Board members have spent more time debating what color to paint their top-floor executive-office suites than their generous deal with Cordero.

So what would cause supervisors to spend a massive sum of money without pausing for a single comment, question or explanation? Sensitive homeland-security equipment? A vital new road? Additional teams of private lawyers to handle our frisky sheriff's sexual-harassment and ethics issues?

No. They spent the money to lease “file storage space” for court records.

But, you might guess, the supervisors must have approved the deal after carefully analyzing whether buying a warehouse outright would be cheaper, right?

No, there was no analysis.

So the contract isn't a good deal for taxpayers?

Nobody doubts Superior Court administrators need more space, but numerous other sites were available to lease for substantially less money. In fact, our review of similar-sized properties found sites for a whopping $20,000 to $30,000 less per month. Provisions of the lease allow Cordero to make $69,402 a month by the 10th year of the pact, which can be renewed for an additional decade.

Perhaps supervisors had insisted on putting the lucrative contract out for bid, and despite strenuous publicity efforts, nobody was interested in the cash?

Nope.
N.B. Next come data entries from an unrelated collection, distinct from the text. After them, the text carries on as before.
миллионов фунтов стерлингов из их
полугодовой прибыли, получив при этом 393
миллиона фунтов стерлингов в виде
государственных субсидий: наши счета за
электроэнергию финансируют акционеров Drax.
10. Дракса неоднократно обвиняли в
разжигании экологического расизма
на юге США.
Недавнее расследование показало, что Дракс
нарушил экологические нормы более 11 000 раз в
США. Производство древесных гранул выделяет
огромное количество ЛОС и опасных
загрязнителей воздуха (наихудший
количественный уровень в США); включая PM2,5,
There was no publicity about the project. Thomas G. Mauk's county CEO office says its spending rules didn't require public bids, so they didn't bother to shop for the best price.

Surely, Moxley, you're leaving something out, aren't you?

Yes, the lease was placed on the agenda at another public meeting on Jan. 30, 2007. But again, there was no debate. County staff buried the item on the consent calendar (non-discussion agenda items that are approved in bulk), and who would have known anything was fishy? The agenda failed to mention the $61,000-per-month cost.

But isn't the lease practical because the new storage space is in close proximity to court administrators based in Santa Ana?

Sorry, no. The supervisors ignored more than a dozen nearby properties and instead chose a building 8.2 miles away in Campbell's district.

Aren't taxpayers going to save money because the bureaucrats can stop leasing other file-storage facilities—the ones within three blocks of the central courthouse?

No. We're still paying for those, too.

Cordero—the founder of Irvine-based Powerwave Technologies Inc. and various other corporate outfits—must be pleased. Thanks to our supervisors, he could get more than $15.6 million in lease money for a property worth just $7.4 million, according to county assessment records.

The gap will help support Cordero's new nine-bedroom, 22,000-square-foot Mexican oceanfront estate, as well as houses in Nevada, West Palm Beach, Laguna Beach, Laguna Niguel, Irvine, Newport Coast and Newport Beach.

Supervisor Campbell said the Irvine contract “doesn't jog my memory particularly” and confirmed that county real-estate lease rules don't require public bidding.

“We define what we want, go out, look at the market, and then negotiate,” said Campbell. “Now that I've checked on this property [following the Weekly's questions], I think what I was excited about was that the escalation in the lease was only 2 cents per square foot each year. That's not bad.”

But why no public debate or analysis of competing properties?

“I can see what you're saying,” he said.